> Assigned task:
Line by line, retype the material exactly and leave each picture out.
....................
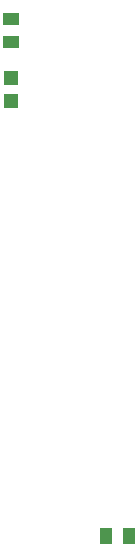
<source format=gtp>
G04*
G04 #@! TF.GenerationSoftware,Altium Limited,Altium Designer,18.1.6 (161)*
G04*
G04 Layer_Color=8421504*
%FSTAX24Y24*%
%MOIN*%
G70*
G01*
G75*
%ADD14R,0.0413X0.0531*%
%ADD15R,0.0531X0.0413*%
%ADD16R,0.0512X0.0472*%
D14*
X038691Y021949D02*
D03*
X039459D02*
D03*
D15*
X035531Y038411D02*
D03*
Y039179D02*
D03*
D16*
Y036427D02*
D03*
Y037195D02*
D03*
M02*

</source>
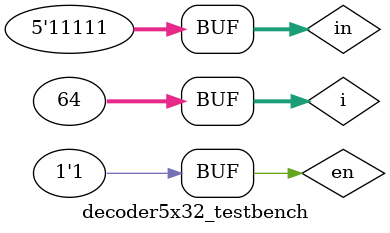
<source format=sv>


`timescale 1ps / 1ps

module decoder5x32 (out, in, en);
  output logic [31:0] out;
  input logic [4:0] in;
  input logic en;

  logic [1:0] tmp;

  decoder1x2  dec0 (.out(tmp),        .in(in[4]),   .en);
  decoder4x16 dec1 (.out(out[31:16]), .in(in[3:0]), .en(tmp[1]));
  decoder4x16 dec2 (.out(out[15:0]),  .in(in[3:0]), .en(tmp[0]));
endmodule

module decoder5x32_testbench ();
  logic [31:0] out;
  logic [4:0] in;
  logic en;

  decoder5x32 dut (.out, .in, .en);
  integer i;
  initial begin
    for (i = 0; i < 64; i++) begin
      {en, in} = i; #10;
    end
  end
endmodule

</source>
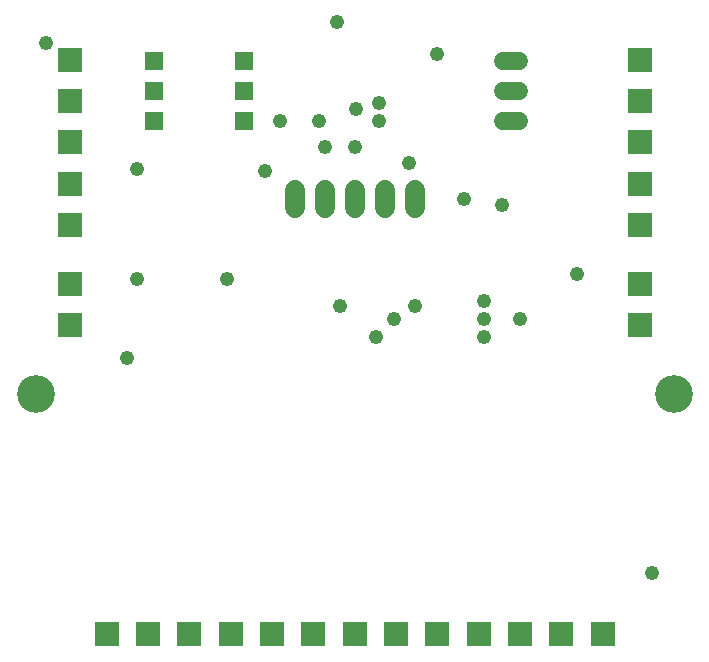
<source format=gbr>
G04 EAGLE Gerber RS-274X export*
G75*
%MOMM*%
%FSLAX34Y34*%
%LPD*%
%INSoldermask Bottom*%
%IPPOS*%
%AMOC8*
5,1,8,0,0,1.08239X$1,22.5*%
G01*
%ADD10C,3.203200*%
%ADD11R,1.511200X1.511200*%
%ADD12C,1.727200*%
%ADD13R,2.003200X2.003200*%
%ADD14C,1.524000*%
%ADD15R,2.153200X2.153200*%
%ADD16C,1.209600*%


D10*
X34798Y241300D03*
X574802Y241300D03*
D11*
X134620Y523240D03*
X210820Y472440D03*
X134620Y472440D03*
X210820Y523240D03*
X210820Y497840D03*
X134620Y497840D03*
D12*
X254000Y414020D02*
X254000Y398780D01*
X279400Y398780D02*
X279400Y414020D01*
X304800Y414020D02*
X304800Y398780D01*
X330200Y398780D02*
X330200Y414020D01*
X355600Y414020D02*
X355600Y398780D01*
D13*
X94800Y38100D03*
X129800Y38100D03*
X164800Y38100D03*
X199800Y38100D03*
X234800Y38100D03*
X269800Y38100D03*
X304800Y38100D03*
X339800Y38100D03*
X374800Y38100D03*
X409800Y38100D03*
X444800Y38100D03*
X479800Y38100D03*
X514800Y38100D03*
D14*
X443484Y523240D02*
X430276Y523240D01*
X430276Y497840D02*
X443484Y497840D01*
X443484Y472440D02*
X430276Y472440D01*
D15*
X63500Y384660D03*
X63500Y419660D03*
X63500Y454660D03*
X63500Y489660D03*
X63500Y524660D03*
X546100Y524660D03*
X546100Y489660D03*
X546100Y454660D03*
X546100Y419660D03*
X546100Y384660D03*
X546100Y335000D03*
X546100Y300000D03*
X63500Y300000D03*
X63500Y335000D03*
D16*
X196926Y339090D03*
X292100Y316230D03*
X355600Y316230D03*
X120650Y339090D03*
X111760Y271780D03*
X556260Y90170D03*
X492760Y342900D03*
X414020Y320040D03*
X414020Y289560D03*
X120650Y431800D03*
X241300Y472440D03*
X325120Y487680D03*
X374650Y529590D03*
X397510Y406400D03*
X289560Y556260D03*
X429260Y401320D03*
X274320Y472440D03*
X228600Y430530D03*
X325120Y472440D03*
X350520Y436880D03*
X414020Y304800D03*
X444500Y304800D03*
X337820Y304800D03*
X322580Y289560D03*
X43180Y538480D03*
X279400Y450850D03*
X304800Y450850D03*
X306070Y482600D03*
M02*

</source>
....................
> Result:
<source format=gtp>
G04*
G04 #@! TF.GenerationSoftware,Altium Limited,Altium Designer,18.1.6 (161)*
G04*
G04 Layer_Color=8421504*
%FSTAX24Y24*%
%MOIN*%
G70*
G01*
G75*
%ADD14R,0.0413X0.0531*%
%ADD15R,0.0531X0.0413*%
%ADD16R,0.0512X0.0472*%
D14*
X038691Y021949D02*
D03*
X039459D02*
D03*
D15*
X035531Y038411D02*
D03*
Y039179D02*
D03*
D16*
Y036427D02*
D03*
Y037195D02*
D03*
M02*

</source>
<source format=sv>


`timescale 1ps / 1ps

module decoder5x32 (out, in, en);
  output logic [31:0] out;
  input logic [4:0] in;
  input logic en;

  logic [1:0] tmp;

  decoder1x2  dec0 (.out(tmp),        .in(in[4]),   .en);
  decoder4x16 dec1 (.out(out[31:16]), .in(in[3:0]), .en(tmp[1]));
  decoder4x16 dec2 (.out(out[15:0]),  .in(in[3:0]), .en(tmp[0]));
endmodule

module decoder5x32_testbench ();
  logic [31:0] out;
  logic [4:0] in;
  logic en;

  decoder5x32 dut (.out, .in, .en);
  integer i;
  initial begin
    for (i = 0; i < 64; i++) begin
      {en, in} = i; #10;
    end
  end
endmodule

</source>
<source format=gbr>
G04 EAGLE Gerber RS-274X export*
G75*
%MOMM*%
%FSLAX34Y34*%
%LPD*%
%INSoldermask Bottom*%
%IPPOS*%
%AMOC8*
5,1,8,0,0,1.08239X$1,22.5*%
G01*
%ADD10C,3.203200*%
%ADD11R,1.511200X1.511200*%
%ADD12C,1.727200*%
%ADD13R,2.003200X2.003200*%
%ADD14C,1.524000*%
%ADD15R,2.153200X2.153200*%
%ADD16C,1.209600*%


D10*
X34798Y241300D03*
X574802Y241300D03*
D11*
X134620Y523240D03*
X210820Y472440D03*
X134620Y472440D03*
X210820Y523240D03*
X210820Y497840D03*
X134620Y497840D03*
D12*
X254000Y414020D02*
X254000Y398780D01*
X279400Y398780D02*
X279400Y414020D01*
X304800Y414020D02*
X304800Y398780D01*
X330200Y398780D02*
X330200Y414020D01*
X355600Y414020D02*
X355600Y398780D01*
D13*
X94800Y38100D03*
X129800Y38100D03*
X164800Y38100D03*
X199800Y38100D03*
X234800Y38100D03*
X269800Y38100D03*
X304800Y38100D03*
X339800Y38100D03*
X374800Y38100D03*
X409800Y38100D03*
X444800Y38100D03*
X479800Y38100D03*
X514800Y38100D03*
D14*
X443484Y523240D02*
X430276Y523240D01*
X430276Y497840D02*
X443484Y497840D01*
X443484Y472440D02*
X430276Y472440D01*
D15*
X63500Y384660D03*
X63500Y419660D03*
X63500Y454660D03*
X63500Y489660D03*
X63500Y524660D03*
X546100Y524660D03*
X546100Y489660D03*
X546100Y454660D03*
X546100Y419660D03*
X546100Y384660D03*
X546100Y335000D03*
X546100Y300000D03*
X63500Y300000D03*
X63500Y335000D03*
D16*
X196926Y339090D03*
X292100Y316230D03*
X355600Y316230D03*
X120650Y339090D03*
X111760Y271780D03*
X556260Y90170D03*
X492760Y342900D03*
X414020Y320040D03*
X414020Y289560D03*
X120650Y431800D03*
X241300Y472440D03*
X325120Y487680D03*
X374650Y529590D03*
X397510Y406400D03*
X289560Y556260D03*
X429260Y401320D03*
X274320Y472440D03*
X228600Y430530D03*
X325120Y472440D03*
X350520Y436880D03*
X414020Y304800D03*
X444500Y304800D03*
X337820Y304800D03*
X322580Y289560D03*
X43180Y538480D03*
X279400Y450850D03*
X304800Y450850D03*
X306070Y482600D03*
M02*

</source>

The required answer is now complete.